At lunch one day he overheard Shareholder 108462793 whisper something to Shareholder 93674306 while passing the sauce bottle around a Union meeting in the back of Delahanty’s Bar. In the cubicle in the men’s toilet Johnny Stalin pencilled a little note to the angels in grey and relinquished it to the Suggestion box.

Shareholders 108462793 and 93674306 were absent from work the next day, and the next, and the next, and then the line supervisor informed the shift that they had volunteered for redeployment to another line because of manning shortages. Johnny Stalin would almost have believed it had he not heard the sounds of Company police raiding Delahanty’s rattling from his air conditioning slot. He had had to turn his radio up quite loud to drown out the shouts and cries. Shareholder 396243088 next door had banged on the wall most unpleasantly for an hour or more for him to keep it down.

Two days later Shareholder 396243088 made a joke over lunch about the sexual conduct of Company directors during board meetings. Johnny Stalin had roared with laughter like everyone else. Unlike everyone else, he sent a little note to the grey suit.

“I accuse Shareholder 396243088 of not subscribing to Proper Thought with regard to the Company, its Venerable Board of Directors, and the principles of industrial feudalism. He is disloyal and disrespectful and I suspect him of holding pro-union sympathies.”

When Shareholder 396243088’s job as Section Overseer suddenly became vacant ("Relocation and Promotion,” said the line supervisor), Johnny Stalin was the youngest man ever to be promoted to the position in the light agricultural engineering division. He held the credit rating of a man five times his age and experience. The Model Worker of the Year (light engineering section) awards came upon their annual rounds. Johnny Stalin anonymously exposed a system of petty corruption and pilfering with connections as high as junior management and, by good timing, became Model Worker of the Year (light engineering section) just two days before the corporate axe fell on twelve jobs in the agricultural division.
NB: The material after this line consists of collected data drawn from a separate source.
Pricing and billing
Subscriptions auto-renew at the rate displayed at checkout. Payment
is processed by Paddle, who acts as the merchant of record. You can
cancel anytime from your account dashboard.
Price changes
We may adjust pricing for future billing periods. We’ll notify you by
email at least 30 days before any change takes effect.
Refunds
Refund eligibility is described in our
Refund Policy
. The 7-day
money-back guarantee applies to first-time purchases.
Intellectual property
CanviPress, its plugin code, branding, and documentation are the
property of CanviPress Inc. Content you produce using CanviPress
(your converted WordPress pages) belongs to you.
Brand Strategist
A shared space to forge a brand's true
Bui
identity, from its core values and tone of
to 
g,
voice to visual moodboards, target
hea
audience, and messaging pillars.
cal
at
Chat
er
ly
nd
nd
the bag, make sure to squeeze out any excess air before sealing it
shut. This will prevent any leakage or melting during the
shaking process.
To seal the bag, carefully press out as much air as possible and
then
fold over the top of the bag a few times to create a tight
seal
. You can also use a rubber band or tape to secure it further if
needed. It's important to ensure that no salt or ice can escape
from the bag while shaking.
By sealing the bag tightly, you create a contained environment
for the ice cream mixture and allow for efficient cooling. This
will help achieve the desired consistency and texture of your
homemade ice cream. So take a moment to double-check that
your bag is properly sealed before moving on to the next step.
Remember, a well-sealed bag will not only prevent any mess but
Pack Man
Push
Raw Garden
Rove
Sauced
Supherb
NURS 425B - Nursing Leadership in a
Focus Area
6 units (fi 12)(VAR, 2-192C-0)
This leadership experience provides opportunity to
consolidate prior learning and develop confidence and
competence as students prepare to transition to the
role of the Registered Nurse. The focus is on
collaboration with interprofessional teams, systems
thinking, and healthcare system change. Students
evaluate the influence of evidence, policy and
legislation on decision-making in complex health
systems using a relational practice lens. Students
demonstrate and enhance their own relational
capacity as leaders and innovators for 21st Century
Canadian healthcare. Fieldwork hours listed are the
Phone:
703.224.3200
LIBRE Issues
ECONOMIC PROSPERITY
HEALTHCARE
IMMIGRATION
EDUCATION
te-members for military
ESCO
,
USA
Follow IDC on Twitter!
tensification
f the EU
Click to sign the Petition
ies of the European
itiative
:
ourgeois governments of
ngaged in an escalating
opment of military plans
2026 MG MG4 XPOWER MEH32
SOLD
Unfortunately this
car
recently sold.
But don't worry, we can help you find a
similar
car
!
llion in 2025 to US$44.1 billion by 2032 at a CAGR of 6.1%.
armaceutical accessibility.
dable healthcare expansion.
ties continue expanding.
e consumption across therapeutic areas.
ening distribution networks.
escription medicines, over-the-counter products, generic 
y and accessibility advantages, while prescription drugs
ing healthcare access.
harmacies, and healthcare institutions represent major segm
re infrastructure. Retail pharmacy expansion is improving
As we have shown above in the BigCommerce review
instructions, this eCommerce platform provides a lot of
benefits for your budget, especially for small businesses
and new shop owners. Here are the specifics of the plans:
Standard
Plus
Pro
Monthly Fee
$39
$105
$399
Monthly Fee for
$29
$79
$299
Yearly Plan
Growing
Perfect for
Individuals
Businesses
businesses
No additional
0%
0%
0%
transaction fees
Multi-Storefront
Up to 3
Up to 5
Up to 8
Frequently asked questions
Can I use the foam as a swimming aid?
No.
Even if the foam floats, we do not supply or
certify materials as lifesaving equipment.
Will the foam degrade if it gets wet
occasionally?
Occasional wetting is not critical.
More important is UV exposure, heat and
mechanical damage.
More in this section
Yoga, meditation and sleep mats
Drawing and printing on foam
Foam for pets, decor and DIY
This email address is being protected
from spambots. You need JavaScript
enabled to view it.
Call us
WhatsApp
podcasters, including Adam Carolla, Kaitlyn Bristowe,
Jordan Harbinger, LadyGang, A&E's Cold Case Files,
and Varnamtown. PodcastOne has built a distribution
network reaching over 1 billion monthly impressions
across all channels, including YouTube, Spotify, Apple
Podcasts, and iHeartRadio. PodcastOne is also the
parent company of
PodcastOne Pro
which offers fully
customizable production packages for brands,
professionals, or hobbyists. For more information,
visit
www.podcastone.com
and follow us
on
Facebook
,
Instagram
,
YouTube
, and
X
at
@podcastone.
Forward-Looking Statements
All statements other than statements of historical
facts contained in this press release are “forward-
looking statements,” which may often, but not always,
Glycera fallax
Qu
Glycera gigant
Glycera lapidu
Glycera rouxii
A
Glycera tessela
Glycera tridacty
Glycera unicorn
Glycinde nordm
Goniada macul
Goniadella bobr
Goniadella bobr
In a sound display of Shareholder solidarity, Johnny Stalin declined to attend the Company tribunal sessions in which the twelve defendants were charged by the court of workforce and management alike and summarily dismissed. “It could have been any of us,” said the Model Worker of the Year to his colleagues on Shift A as they sipped tangerine daiquiris in the newly refurbished Delahanty’s Bar. “It could happen to anyone.”
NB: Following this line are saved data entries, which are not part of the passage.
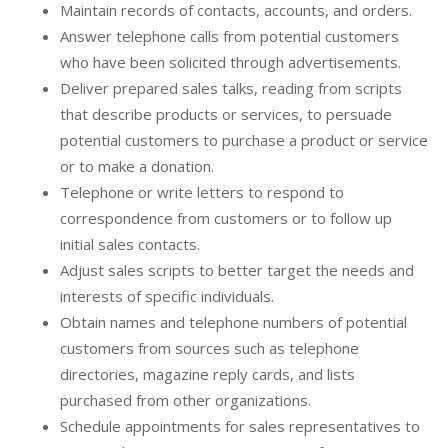
Maintain records of contacts, accounts, and orders.
Answer telephone calls from potential customers
who have been solicited through advertisements.
Deliver prepared sales talks, reading from scripts
that describe products or services, to persuade
potential customers to purchase a product or service
or to make a donation.
Telephone or write letters to respond to
correspondence from customers or to follow up
initial sales contacts.
Adjust sales scripts to better target the needs and
interests of specific individuals.
Obtain names and telephone numbers of potential
customers from sources such as telephone
directories, magazine reply cards, and lists
purchased from other organizations.
Schedule appointments for sales representatives to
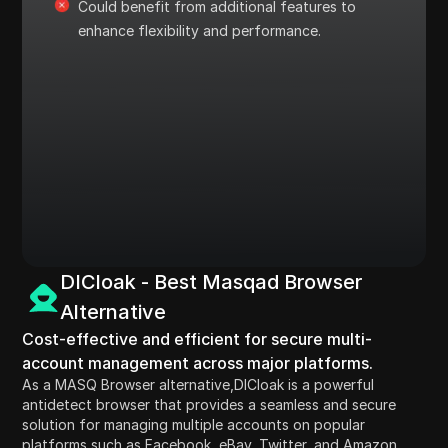
Could benefit from additional features to
enhance flexibility and performance.
DICloak - Best Masqad Browser
Alternative
Cost-effective and efficient for secure multi-
account management across major platforms.
As a MASQ Browser alternative,DICloak is a powerful
antidetect browser that provides a seamless and secure
solution for managing multiple accounts on popular
platforms such as Facebook, eBay, Twitter, and Amazon.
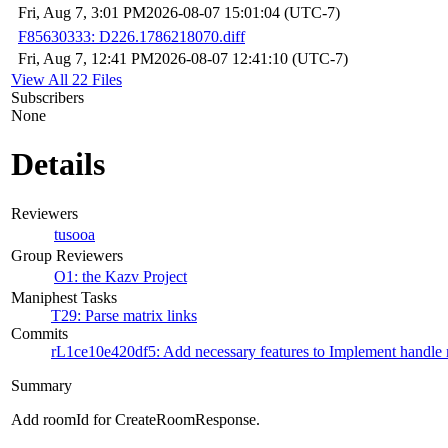
Fri, Aug 7, 3:01 PM
2026-08-07 15:01:04 (UTC-7)
F85630333: D226.1786218070.diff
Fri, Aug 7, 12:41 PM
2026-08-07 12:41:10 (UTC-7)
View All 22 Files
Subscribers
None
Details
Reviewers
tusooa
Group Reviewers
O1: the Kazv Project
Maniphest Tasks
T29: Parse matrix links
Commits
rL1ce10e420df5: Add necessary features to Implement handle m
Summary
Add roomId for CreateRoomResponse.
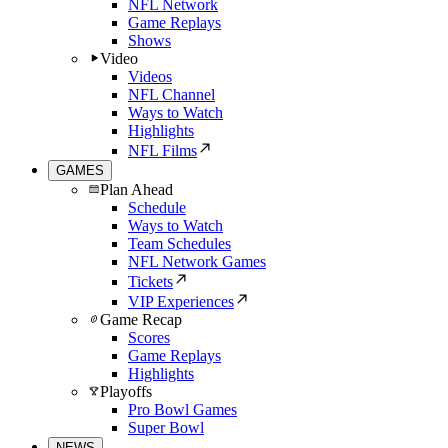
NFL Network
Game Replays
Shows
Video
Videos
NFL Channel
Ways to Watch
Highlights
NFL Films
GAMES
Plan Ahead
Schedule
Ways to Watch
Team Schedules
NFL Network Games
Tickets
VIP Experiences
Game Recap
Scores
Game Replays
Highlights
Playoffs
Pro Bowl Games
Super Bowl
NEWS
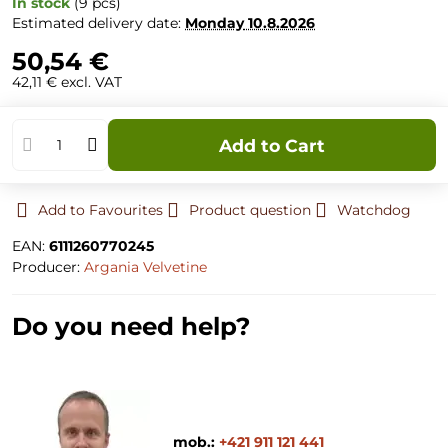
In stock
(
9
pcs)
Estimated delivery date:
Monday
10.8.2026
50,54 €
42,11 €
excl. VAT
Add to Cart
Add to Favourites
Product question
Watchdog
EAN:
6111260770245
Producer:
Argania Velvetine
Do you need help?
mob.:
+421 911 121 441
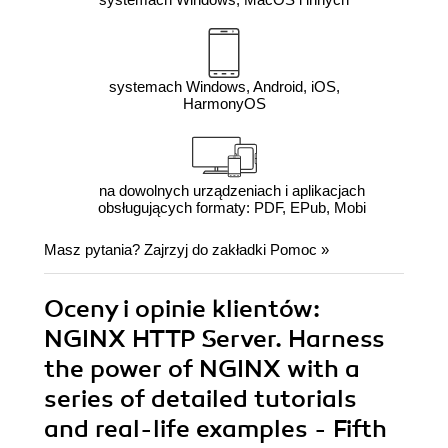
systemach Windows, Android, iOS,
HarmonyOS
na dowolnych urządzeniach i aplikacjach
obsługujących formaty: PDF, EPub, Mobi
Masz pytania? Zajrzyj do zakładki
Pomoc
»
Oceny i opinie klientów:
NGINX HTTP Server. Harness
the power of NGINX with a
series of detailed tutorials
and real-life examples - Fifth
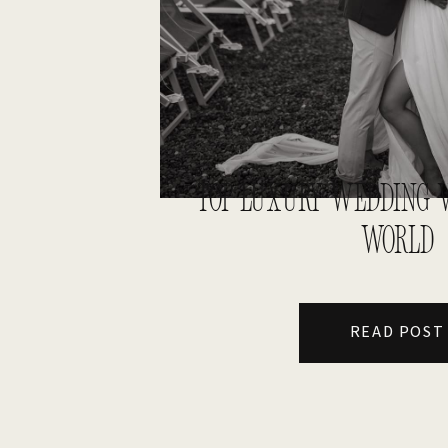
TOP LUXURY WEDDING V
WORLD
READ POST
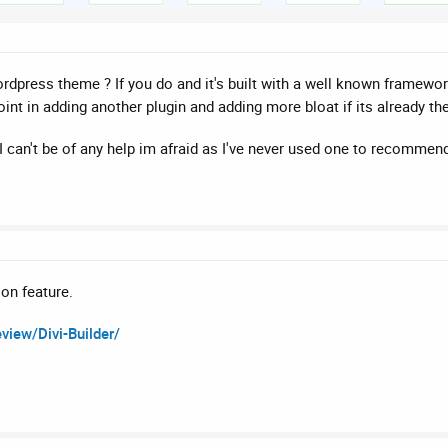
press theme ? If you do and it's built with a well known framework
oint in adding another plugin and adding more bloat if its already t
I can't be of any help im afraid as I've never used one to recommend
ion feature.
iew/Divi-Builder/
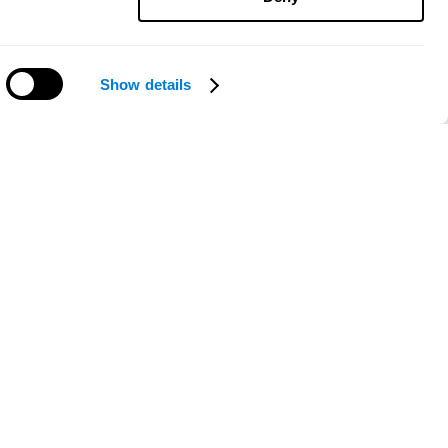
Show details
Need help?
ce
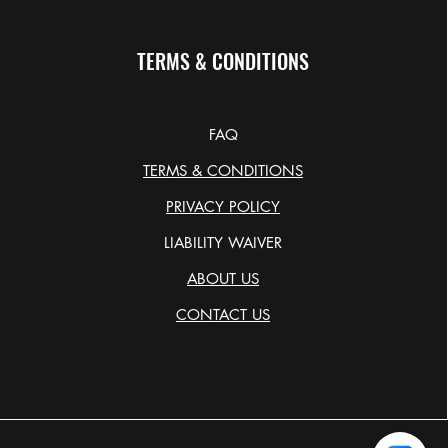
TERMS & CONDITIONS
FAQ
TERMS & CONDITIONS
PRIVACY POLICY
LIABILITY WAIVER
ABOUT US
CONTACT US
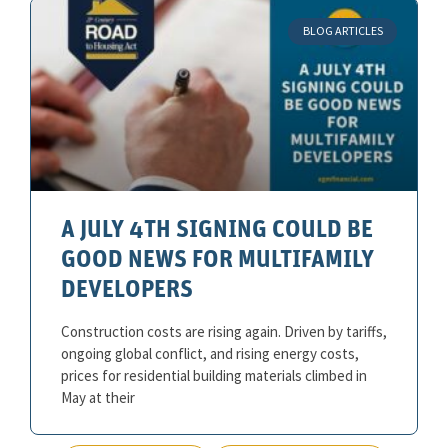
BLOG ARTICLES
A JULY 4TH SIGNING COULD BE
GOOD NEWS FOR MULTIFAMILY
DEVELOPERS
Construction costs are rising again. Driven by tariffs,
ongoing global conflict, and rising energy costs,
prices for residential building materials climbed in
May at their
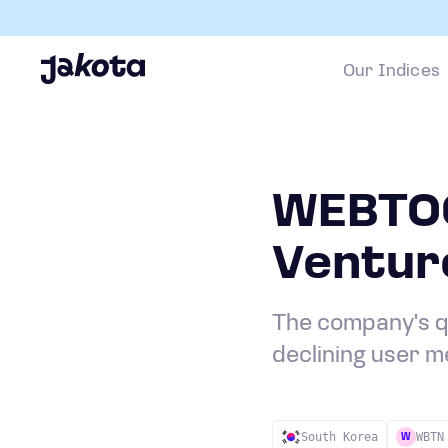
Our Indices
WEBTOO
Ventur
The company's qu
declining user 
South Korea
WBTN
W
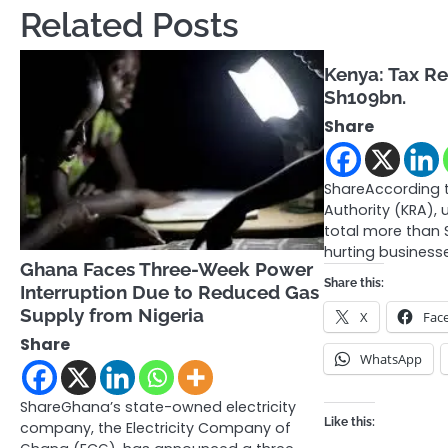
Related Posts
Kenya: Tax Re
Sh109bn.
Share
ShareAccording 
Authority (KRA),
total more than Sh
hurting business
Ghana Faces Three-Week Power
Share this:
Interruption Due to Reduced Gas
Supply from Nigeria
X
Fac
Share
WhatsApp
ShareGhana’s state-owned electricity
Like this:
company, the Electricity Company of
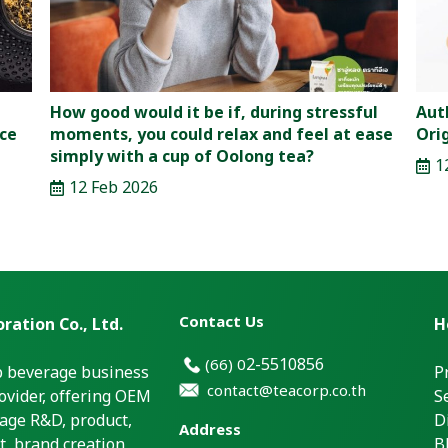
How good would it be if, during stressful
Aut
nce
moments, you could relax and feel at ease
Ori
simply with a cup of Oolong tea?
1
12 Feb 2026
Contact Us
ration Co., Ltd.
H
2-5510856
(66)
0
p beverage business
P
contact@teacorp.co.th
ovider, offering OEM
S
age R&D, product,
D
Address
, brand creation,
B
It did. It happened to Shareholder 26844437 (I suspect Shareholder of engaging in industrial espionage and gross betrayal for rival companies which I, being a loyal and true Shareholder, shall not mention by name, respectfully, J. Stalin) Shareholders 216447890 and 552706123 (I suspect Shareholders of having illicit sexual congress on Company time, respectfully, J. Stalin), and Shareholder 664973505 (I accuse Shareholder Line Supervisor on Production Line 76543, Light Agricultural Engi neering division, of laxity, sloth and absence of zeal in promoting the Ninefold Virtues of Industrial Feudalism, respectfully, J. Stalin).
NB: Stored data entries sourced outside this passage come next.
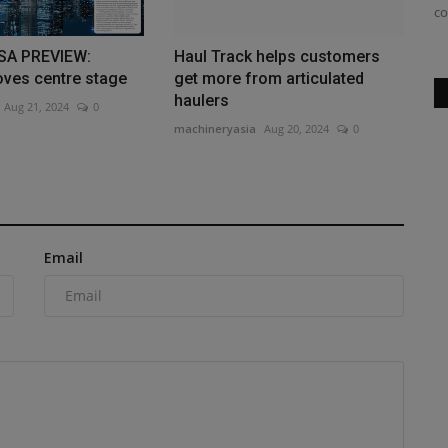
Steinbruchbetriebe is integrating the...
co
SA PREVIEW:
Haul Track helps customers
ves centre stage
get more from articulated
haulers
Aug 21, 2024
0
machineryasia
Aug 20, 2024
0
Email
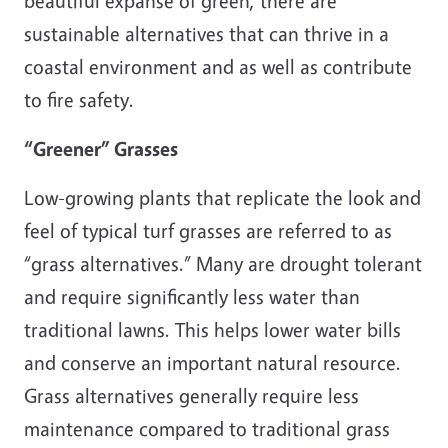
beautiful expanse of green, there are
sustainable alternatives that can thrive in a
coastal environment and as well as contribute
to fire safety.
“Greener” Grasses
Low-growing plants that replicate the look and
feel of typical turf grasses are referred to as
“grass alternatives.” Many are drought tolerant
and require significantly less water than
traditional lawns. This helps lower water bills
and conserve an important natural resource.
Grass alternatives generally require less
maintenance compared to traditional grass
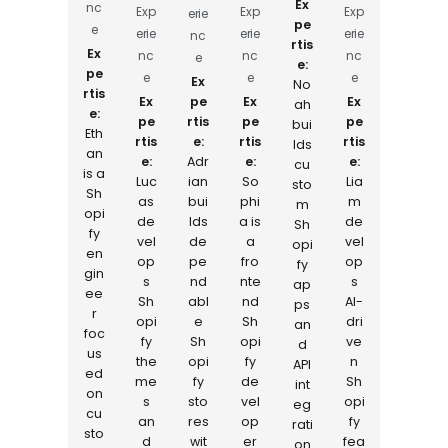
Ex
nc
Exp
Exp
Exp
erie
pe
e
erie
erie
erie
nc
rtis
Ex
nc
nc
nc
e
e:
pe
e
e
e
Ex
No
rtis
Ex
pe
Ex
Ex
ah
e:
pe
rtis
pe
pe
bui
Eth
rtis
e:
rtis
rtis
lds
an
e:
Adr
e:
e:
cu
is a
Luc
ian
So
Lia
sto
Sh
as
bui
phi
m
m
opi
de
lds
a is
de
Sh
fy
vel
de
a
vel
opi
en
op
pe
fro
op
fy
gin
s
nd
nte
s
ap
ee
Sh
abl
nd
AI-
ps
r
opi
e
Sh
dri
an
foc
fy
Sh
opi
ve
d
us
the
opi
fy
n
API
ed
me
fy
de
Sh
int
on
s
sto
vel
opi
eg
cu
an
res
op
fy
rati
sto
d
wit
er
fea
on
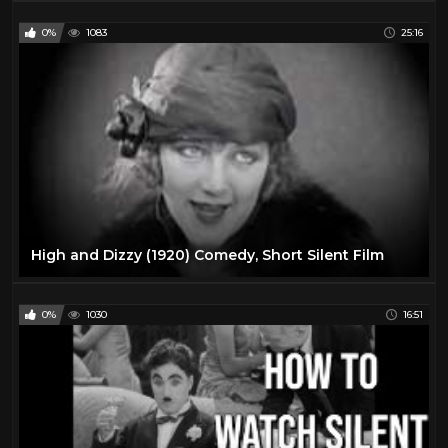
0%
1083
25:16
High and Dizzy (1920) Comedy, Short Silent Film
0%
1030
16:51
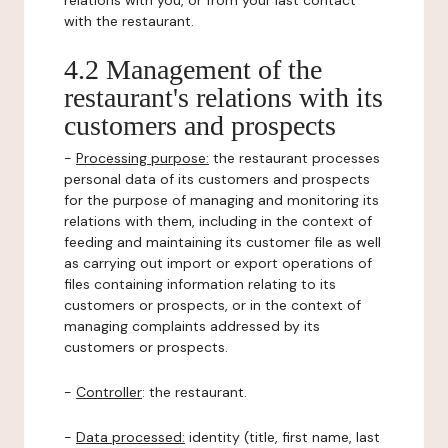
relations with you, or from your last contact
with the restaurant.
4.2 Management of the
restaurant's relations with its
customers and prospects
-
Processing purpose:
the restaurant processes
personal data of its customers and prospects
for the purpose of managing and monitoring its
relations with them, including in the context of
feeding and maintaining its customer file as well
as carrying out import or export operations of
files containing information relating to its
customers or prospects, or in the context of
managing complaints addressed by its
customers or prospects.
-
Controller
: the restaurant.
-
Data processed:
identity (title, first name, last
It was merely a matter of time before the grey suits invited this paragon of industrial virtue to join junior management. It was then that he discovered that there had not been one grey suit, but eleven of them, now covering three sides of an oak table, all of them rolled off whatever production line it was that manufactured junior managers. At the head of the table sat the oldest junior, the grey suit to whom the other grey suits deferred. At the bottom of the table, a respectful distance from the luminaries of the managerial castes, stood Johnny Stalin. Oldest grey suit made a short speech filled with expressions like “model worker,” “shining example,” “productive unit,” “Company loyalty,” “Higher values,” and “Shareholder who understands the principles of Industrial Feudalism.” Johnny Stalin carefully memorized these cliches to use in his own speeches of praise and exhortation. After the interview, sticky cocktails were served, congratulations delivered, and Johnny Stalin bowed himself out of the presence of the managerial caste. On his return to his numbered room he found an envelope containing his relocation documents to the production management training unit pushed under his door. On the back of the door he found a standard-sized paper suit, grey, hanging from a plastic hanger, grey.